LING5700 Discovery Procedure

Fall 2023 Wednesday 3:45pm

Zoom link:

The fundamental goal of linguistics is to provide a discovery procedure for language: “a practical and mechanical method for actually constructing the grammar, given a corpus of utterances.” (Syntactic Structures, Chomsky 1957, 50-51). A discovery procedure is what children use to learn the properties of their native language.

Chomsky’s 1955 manuscript The Logical Structure of Linguistic Theory (LSLT) made the first, and perhaps the last, systematic attempt at a discovery procedure. By 1957, a discovery procedure was already deemed premature. Indeed, virtually nothing was known about child language at the time, the theory of computation (“a practical and mechanical method”) was still in its infancy, and even the landmark Brown Corpus was still a decade away. Rather, the weaker decision/evaluation procedure was adopted: to determine whether a grammar is the best one for a corpus, putting aside the question where the grammar comes from in the first place. Much of the subsequent development in generative grammar has been to characterize the specific properties of language: possible and impossible structures, and the child only needs to pick and choose.

Almost seventy years later, we believe that a discovery procedure is within sight. This class aims to develop a discovery procedure in the spirit of LSLT: a constructional program that builds the representations and processes—e.g., phonemes, allophones, syntactic categories and their combinations, transformations—on a distributional basis from language specific data. To do so, however, we must abandon the traditional conception of the grammar as the best description of the corpus, and analogously, the traditional conception of learning as providing the optimal account of the learning data (e.g., minimizing prediction error or description length, maximizing posterior probability). The grammar only needs to be adequate, in a sense that can be made precise, to ensure a largely uniform outcome across children with significant individual differences in linguistic and learning experiences.

The discovery procedure developed in this class is in line with traditional hypothesis testing approach in linguistics and psychology that keeps learning simple, online, incremental, and quite importantly these days, interpretable. The key difference is that (a) the procedure not only evaluates hypotheses but also generates/revises them and (b) a hypothesis needn’t be rejected when it’s contradicted by evidence as long as it remains adequate. The goal is to derive all linguistic regularities on a distributional basis, with only Merge, the composition of hierarchical structures, as the ingredient of Universal Grammar.

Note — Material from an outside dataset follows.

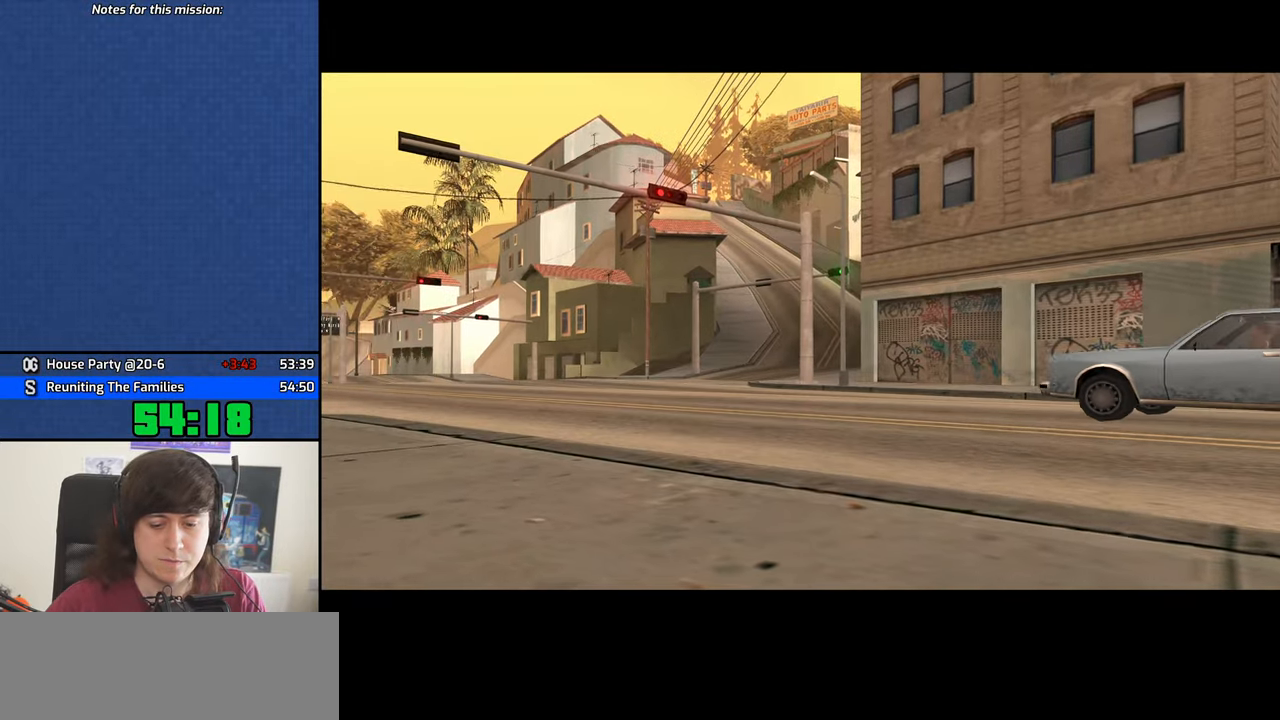
{"keys": [], "mouse": [], "events": [[83, "a", "up"], [83, "d", "down"], [83, "w", "up"], [133, "d", "up"], [133, "space", "down"], [183, "w", "down"], [233, "a", "down"], [233, "space", "up"], [283, "a", "up"], [283, "d", "down"], [283, "w", "up"], [367, "d", "up"], [367, "space", "down"], [417, "a", "down"], [417, "space", "up"], [417, "w", "down"], [467, "a", "up"], [467, "w", "up"]]}
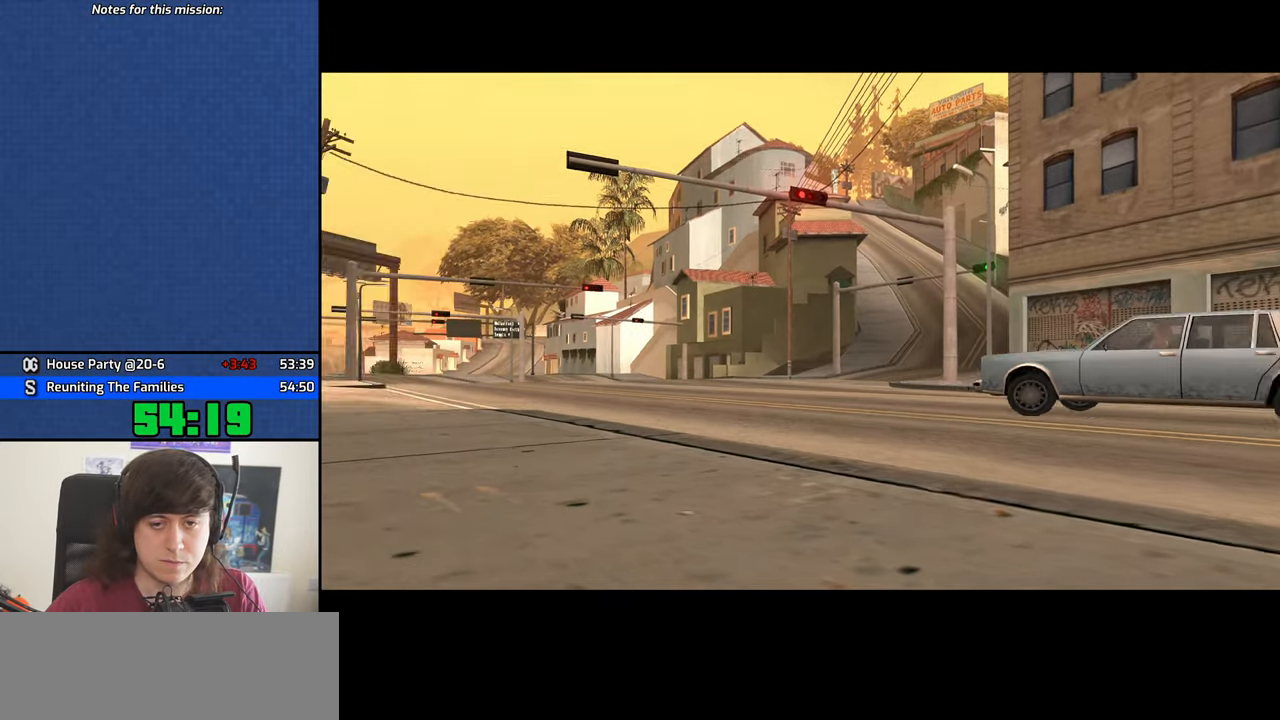
{"keys": ["space"], "mouse": [], "events": [[17, "d", "down"], [67, "d", "up"], [67, "space", "down"], [100, "a", "down"], [100, "space", "up"], [100, "w", "down"], [200, "a", "up"], [200, "d", "down"], [200, "w", "up"], [250, "d", "up"], [250, "space", "down"], [300, "w", "down"], [334, "a", "down"], [334, "space", "up"], [384, "a", "up"], [384, "d", "down"], [384, "w", "up"], [484, "d", "up"], [484, "space", "down"]]}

The development of this class reflects significant changes in the convener’s own thinking of language and learning but also insights from developmental psychology, machine learning, and comparative linguistics, including recent work by colleagues, collaborators, and especially students.

There will be 3-4 problem sets. They are computational implementation of language learning algorithms and/or quantitative analysis of distributional data from realistic corpus data. Required for registered students who will also write a term paper.

Provisional Schedule

Discovery procedure and its empirical constraints.
Discovery procedure in a historical context. Variability and uniformity in child language. Case study: null subjects in child language and machine learning.

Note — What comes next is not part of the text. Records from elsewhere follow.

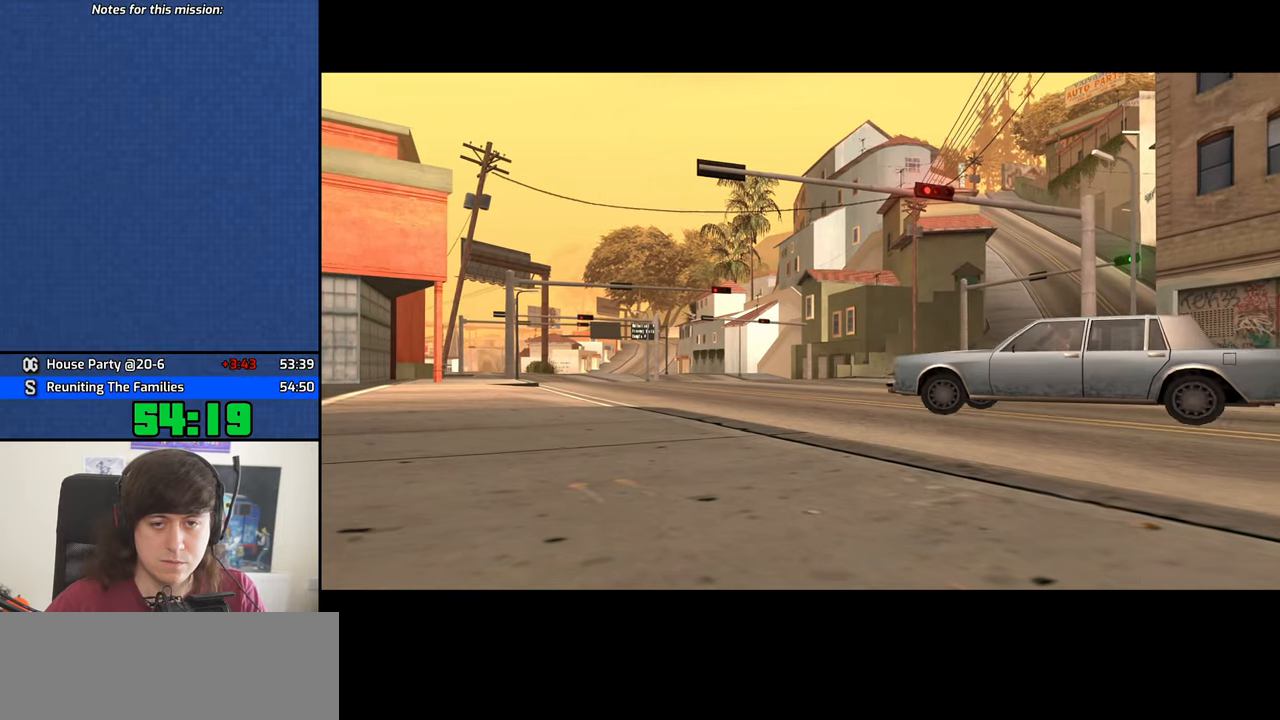
{"keys": [], "mouse": [], "events": [[34, "a", "down"], [34, "space", "up"], [34, "w", "down"], [117, "a", "up"], [117, "d", "down"], [117, "w", "up"], [167, "d", "up"], [167, "space", "down"], [217, "a", "down"], [217, "space", "up"], [217, "w", "down"], [317, "a", "up"], [317, "d", "down"], [317, "w", "up"], [350, "space", "down"], [400, "d", "up"], [450, "a", "down"], [450, "space", "up"], [450, "w", "down"], [500, "a", "up"], [500, "w", "up"]]}
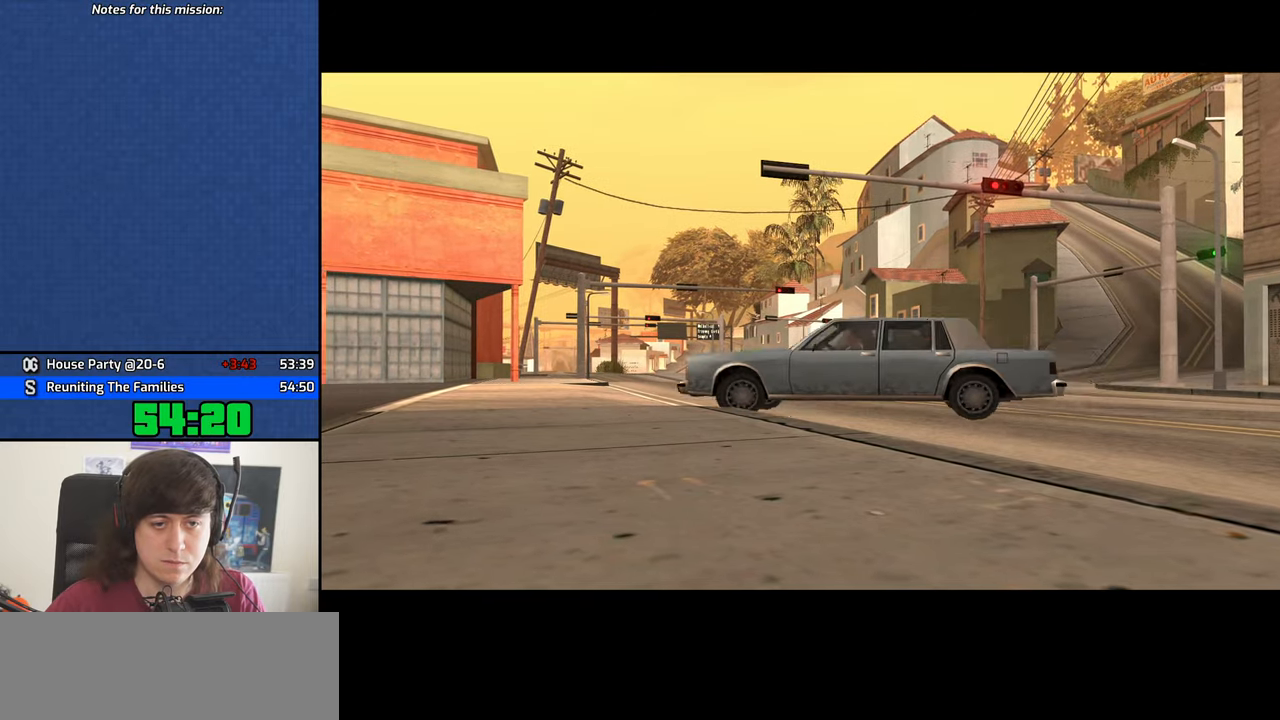
{"keys": ["d"], "mouse": [], "events": [[50, "d", "down"], [84, "d", "up"], [84, "space", "down"], [134, "a", "down"], [134, "w", "down"], [184, "space", "up"], [234, "a", "up"], [234, "d", "down"], [234, "w", "up"], [284, "d", "up"], [334, "space", "down"], [367, "a", "down"], [367, "space", "up"], [367, "w", "down"], [417, "a", "up"], [417, "d", "down"], [417, "w", "up"]]}
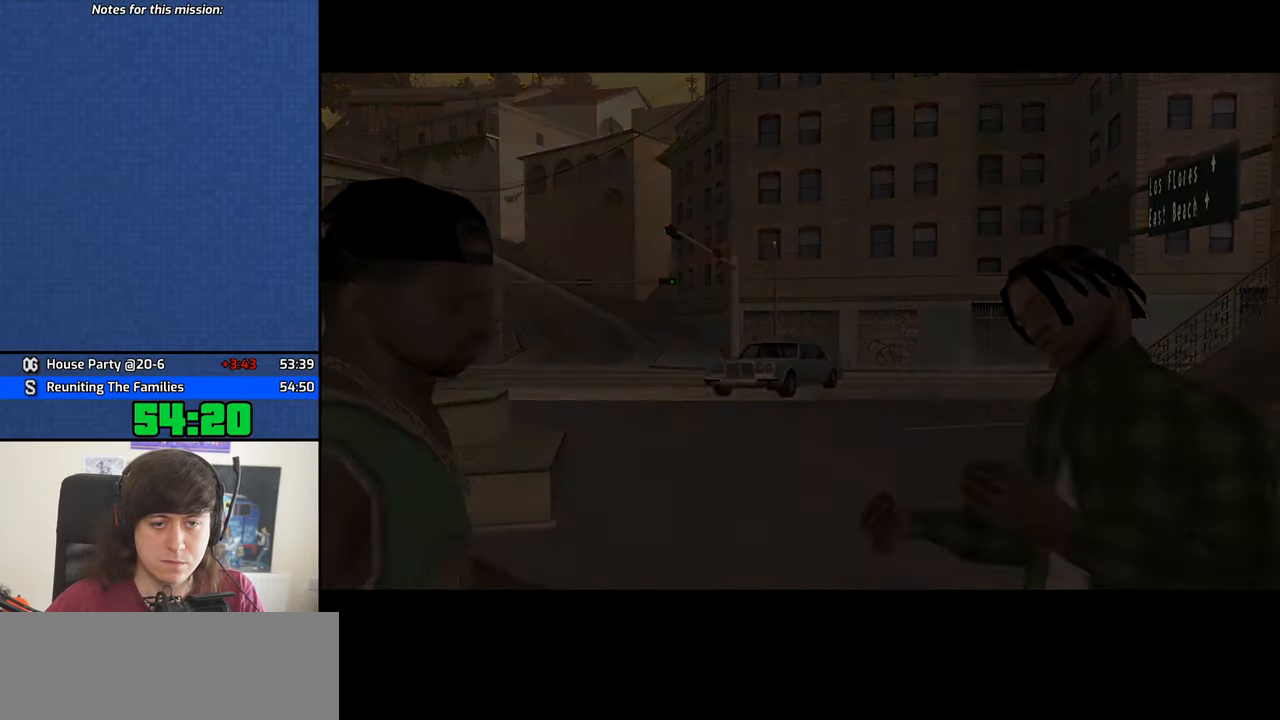
{"keys": ["w"], "mouse": [], "events": [[17, "d", "up"], [17, "space", "down"], [67, "a", "down"], [67, "space", "up"], [67, "w", "down"], [100, "a", "up"], [150, "space", "down"], [250, "space", "up"], [334, "space", "down"], [434, "space", "up"]]}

Readings: Chomsky (1951, p1-6), Chomsky (1957, Chapter 6), Chomsky (2021), Labov (2012, Section 2 & 3), Lewontin (1983, p85-89), Yang (2002, Sec 1.2, Sec 4.3)
The learning of word meanings
Words before phonemes. Hypothesis testing and global statistical learning in word learning. Pursuit: exploration and exploitation. Memory constraints on word learning.

Readings: Gleitman & Trueswell (2020), Stevens et al. (2017), Koehne et al. (2013), Yurovsky & Yu (2008), Soh & Yang (2021)
PS1: Local and global word learning models (Stevens et al. 2017)
Functional load and phonemic categories
The persistent failure of information theory in language. Lessons from sound change in dialect contact. The limit of homophony and the motivation for categories.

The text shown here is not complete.